粉瘤息子都落ち択

粉瘤息子都落ち択

更地 郊

出版社:集英社 出版年月日:2026/02/05

集英社 | 2026/02/05

4.50
本棚登録:3人

みんなの感想

感想

マジで面白かった。この本、タイトルからしてなんか変だし、内容説明読んでも「え、これ何?」って感じだったんだけど、読み始めたらハマった。 主人公が引きこもってスト6やってマウンテンデュー飲んでるっていう、めっちゃ地味な日常が描かれてるのに、なぜか引き込まれちゃう。パワハラで退職して実家に帰らなきゃいけないのに帰れないっていう、なんとも言えない微妙な緊張感が常にあるんだよね。友人の忍との関係も面白いし。 ぶっちゃけ文学賞作品とか普段読まないんだけど、これはライトノベルとか漫画と違う面白さがある。
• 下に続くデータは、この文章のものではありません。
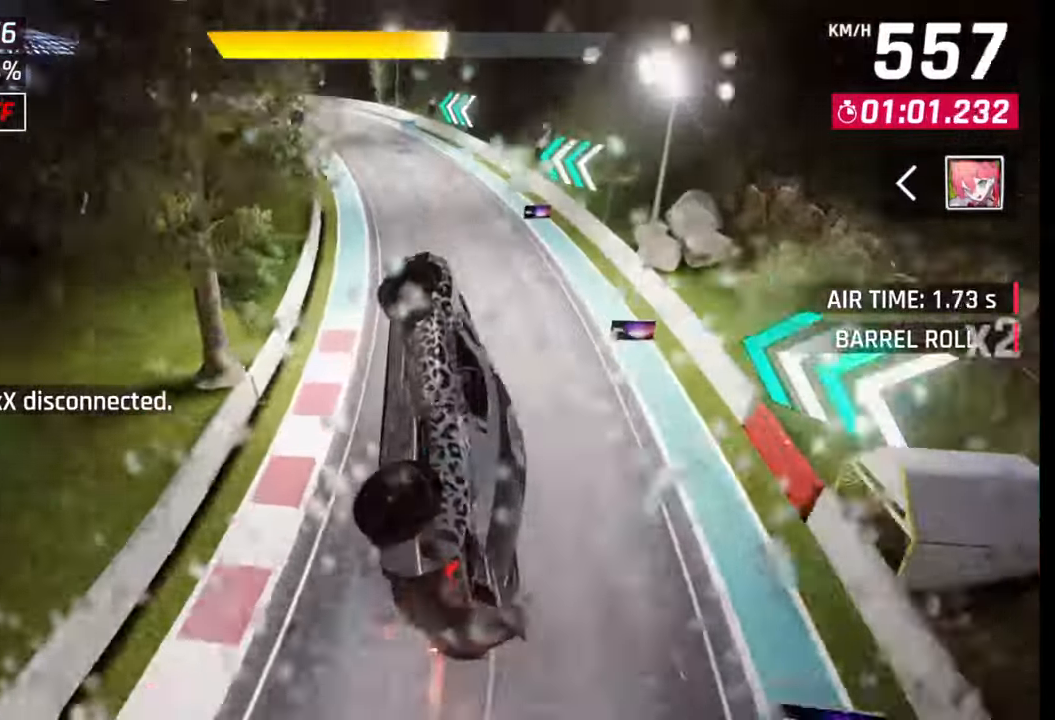
{"buttons": [], "left_stick": "left", "right_stick": "center", "events": [[100, "CROSS", "down"], [100, "R1", "down"], [217, "R1", "up"], [233, "CROSS", "up"], [383, "SQUARE", "down"], [450, "SQUARE", "up"]]}
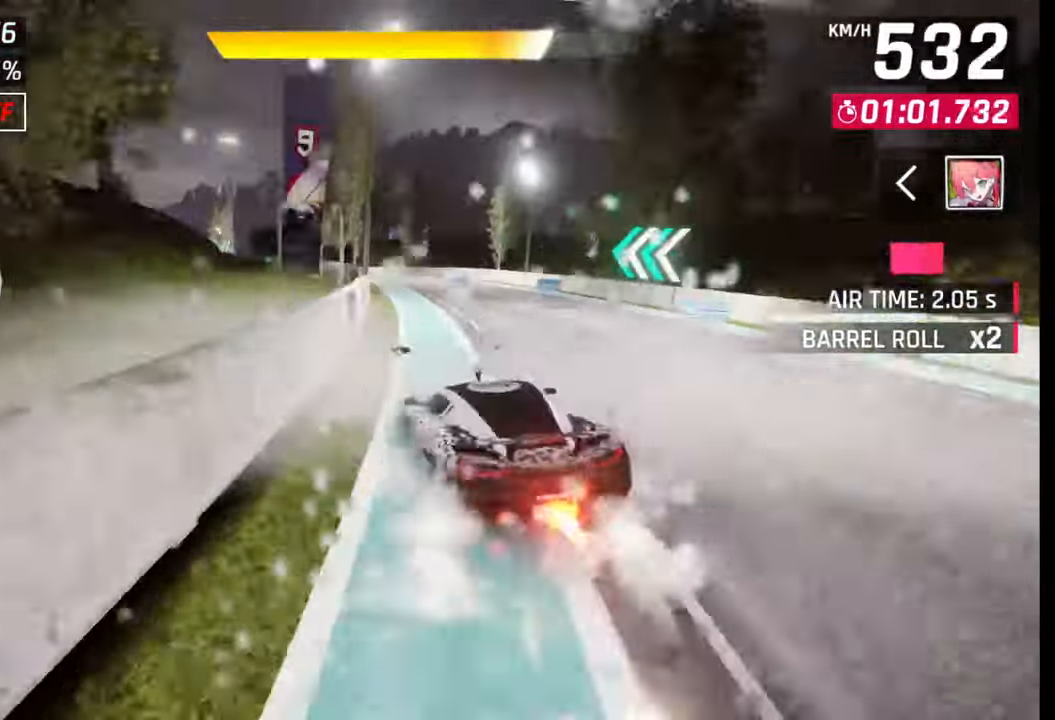
{"buttons": [], "left_stick": "left", "right_stick": "center", "events": [[367, "CROSS", "down"], [367, "R1", "down"], [433, "L1", "down"], [467, "CROSS", "up"], [467, "R1", "up"], [500, "L1", "up"]]}
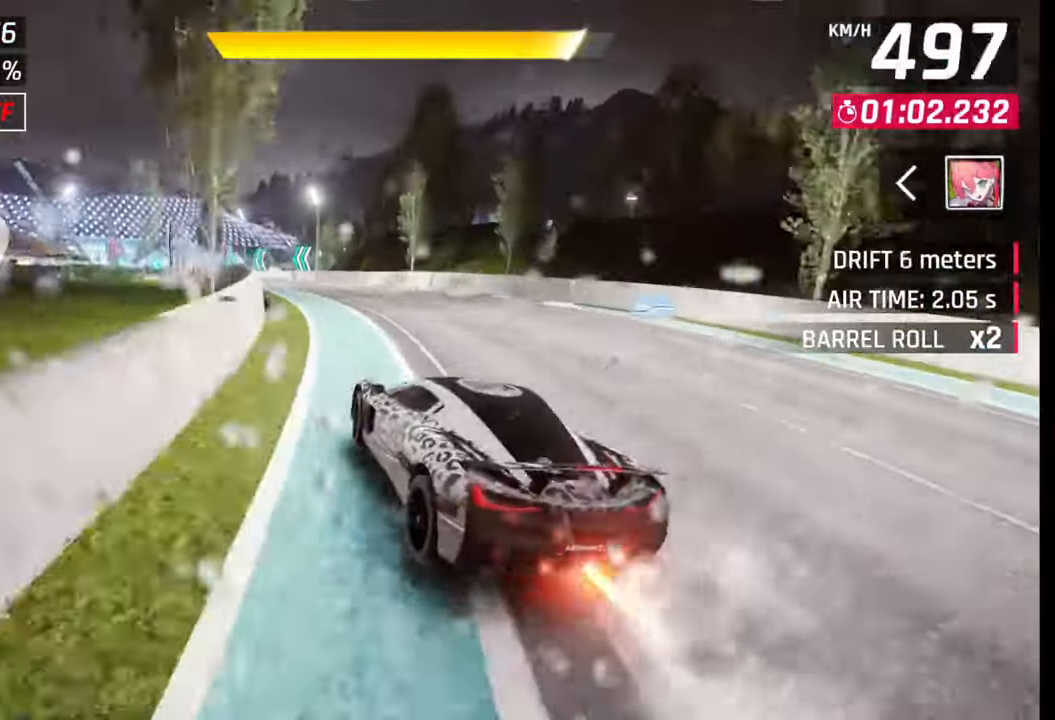
{"buttons": [], "left_stick": "left", "right_stick": "center", "events": []}
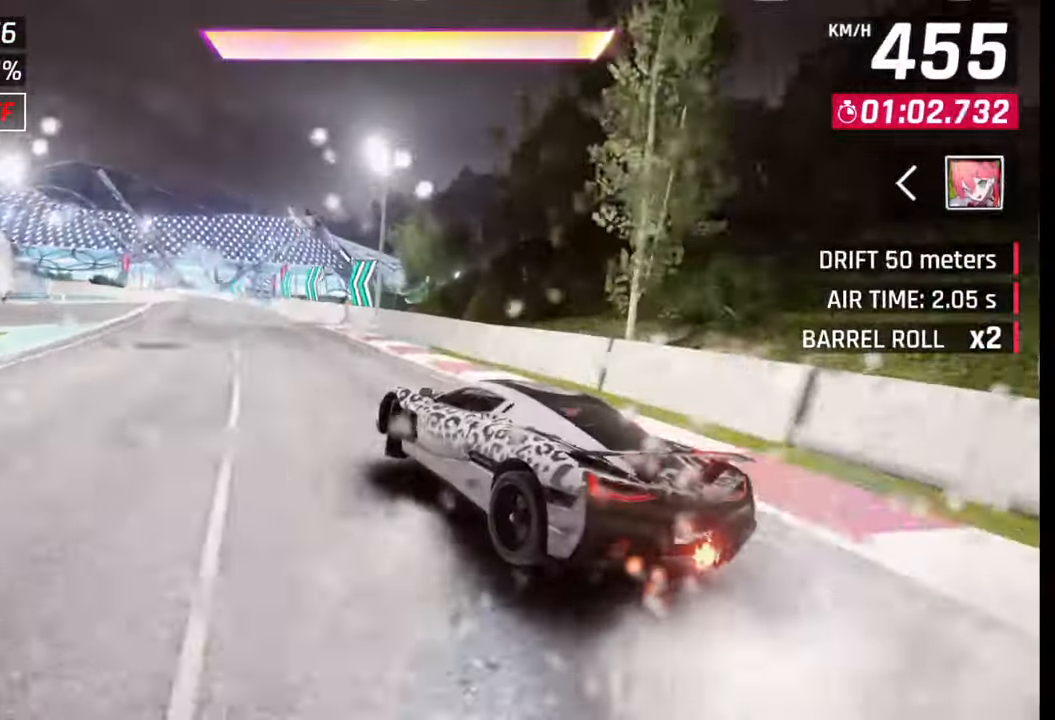
{"buttons": [], "left_stick": "center", "right_stick": "center", "events": [[167, "left_stick", "center"], [350, "R1", "down"], [367, "CROSS", "down"], [483, "CROSS", "up"], [483, "R1", "up"]]}
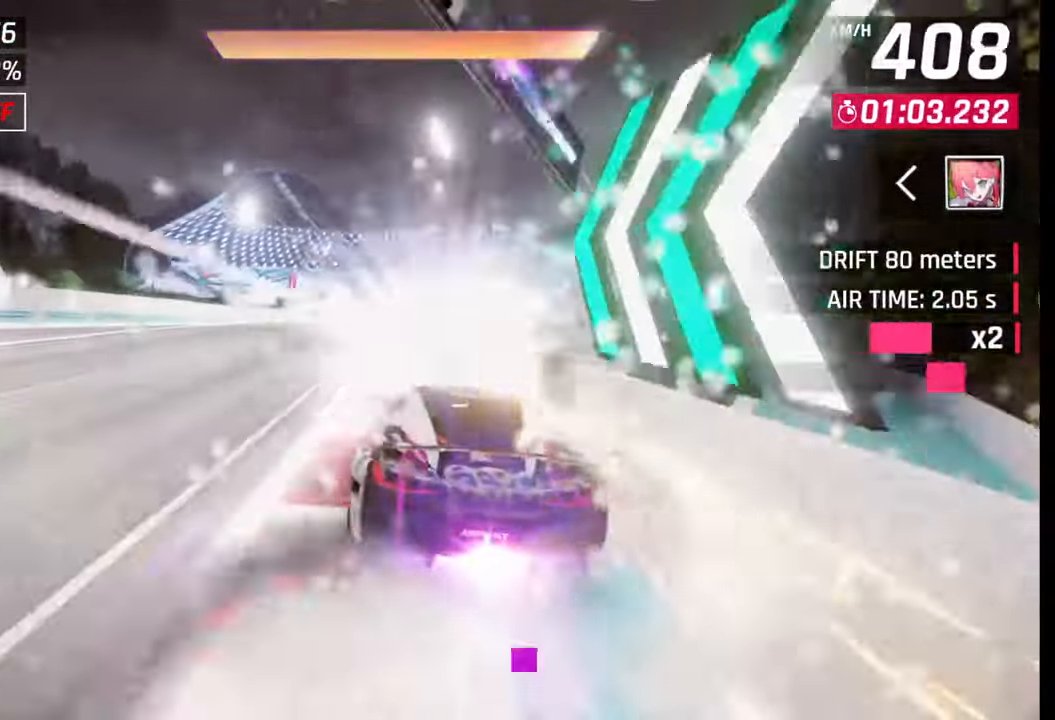
{"buttons": [], "left_stick": "left", "right_stick": "center", "events": [[250, "SQUARE", "down"], [300, "SQUARE", "up"], [417, "CROSS", "down"], [483, "left_stick", "left"], [500, "CROSS", "up"]]}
地の文が自然だし、底辺青春小説って説明の通り、派手じゃないけど心に残る感じ。自販機での日常とか、メンクリとか、リアルな空気感がいい。 高専の勉強で疲れた時に読むのに最適。重くもなく軽くもなく、普通の感覚で読める。マジでおすすめ。

感想

選評で目にした金原ひとみ氏や岸本佐知子氏の言葉に惹かれて手に取った一冊です。正直、タイトルからは内容が全く想像できなかったのですが、その不気味さというか謎めいた感じが興味をそそりました。 読み始めると、引きこもり状態にある主人公・野中とその周辺の人間関係が、妙なリアリティを持って立ち上がってきます。パワハラ退職後の深い疲弊、友人からの奇妙な提案、九州の実家の事情——これらが絡み合う中で、一見つまらなそうな日常風景が、実は極めて濃密で切実なものとして描かれているんです。 新社会人として働き始めた自分にとって、この作品の「底辺」というテーマは決して他人事ではありませんでした。職場での人間関係、人生の選択肢、親への罪悪感——そうした重いものが、ゲームや自販機での散歩といった軽やかな日常に静かに層積されていく構成が秀逸です。 ただ、展開が予測しにくい部分があり、時々置き去りにされる感覚も覚えたので、すんなり読み進められるタイプの小説ではありません。それでも、本当に久しぶりに「読む快楽」を感じられた、選評の言葉通りの体験ができました。